Structured pose outputs:
....................
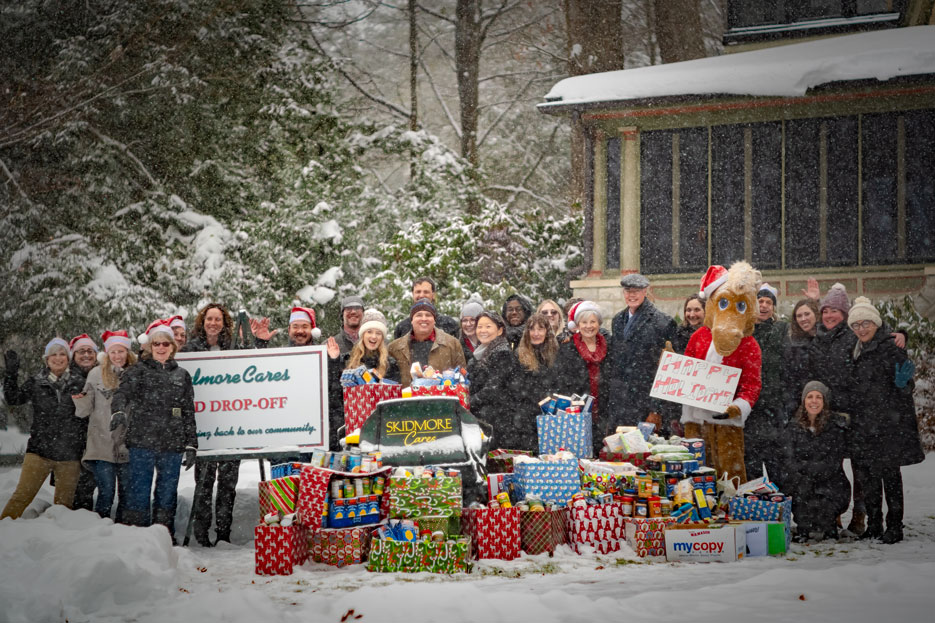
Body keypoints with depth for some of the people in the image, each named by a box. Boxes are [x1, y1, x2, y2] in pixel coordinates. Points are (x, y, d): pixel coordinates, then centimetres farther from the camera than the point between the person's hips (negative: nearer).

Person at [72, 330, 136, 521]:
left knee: (127, 492, 5)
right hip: (102, 443, -1)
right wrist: (80, 399, -15)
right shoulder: (96, 374, 3)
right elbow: (86, 410, 4)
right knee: (106, 492, -6)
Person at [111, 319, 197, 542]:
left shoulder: (182, 375, 16)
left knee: (167, 493, 5)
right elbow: (122, 394, -11)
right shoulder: (138, 371, 7)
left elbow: (189, 413, 17)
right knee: (139, 491, -6)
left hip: (172, 445, 3)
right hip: (141, 442, -3)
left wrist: (191, 445, 11)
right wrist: (118, 412, -33)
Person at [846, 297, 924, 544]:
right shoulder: (856, 350, 14)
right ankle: (873, 525, 18)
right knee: (865, 472, 9)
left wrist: (902, 382, -26)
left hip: (889, 422, -7)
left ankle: (895, 526, 4)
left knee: (889, 471, -3)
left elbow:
....................
▶ **WHAT YOU HAVE TO DO**
The data needs to be reproduced exactly, please, apart from its pictures.

▶ **ANSWER**
Body keypoints with depth for some of the people in the image, each named by a box. Boxes are [x1, y1, x2, y2] in pixel coordinates. Points are (x, y, d): pixel coordinates, then centimetres farther from the camera than the point between the person's hips (negative: nearer).

Person at [72, 330, 136, 521]:
left knee: (127, 492, 5)
right hip: (102, 443, -1)
right wrist: (80, 399, -15)
right shoulder: (96, 374, 3)
right elbow: (86, 410, 4)
right knee: (106, 492, -6)
Person at [111, 319, 197, 542]:
left shoulder: (182, 375, 16)
left knee: (167, 493, 5)
right elbow: (122, 394, -11)
right shoulder: (138, 371, 7)
left elbow: (189, 413, 17)
right knee: (139, 491, -6)
left hip: (172, 445, 3)
right hip: (141, 442, -3)
left wrist: (191, 445, 11)
right wrist: (118, 412, -33)
Person at [846, 297, 924, 544]:
right shoulder: (856, 350, 14)
right ankle: (873, 525, 18)
right knee: (865, 472, 9)
left wrist: (902, 382, -26)
left hip: (889, 422, -7)
left ankle: (895, 526, 4)
left knee: (889, 471, -3)
left elbow:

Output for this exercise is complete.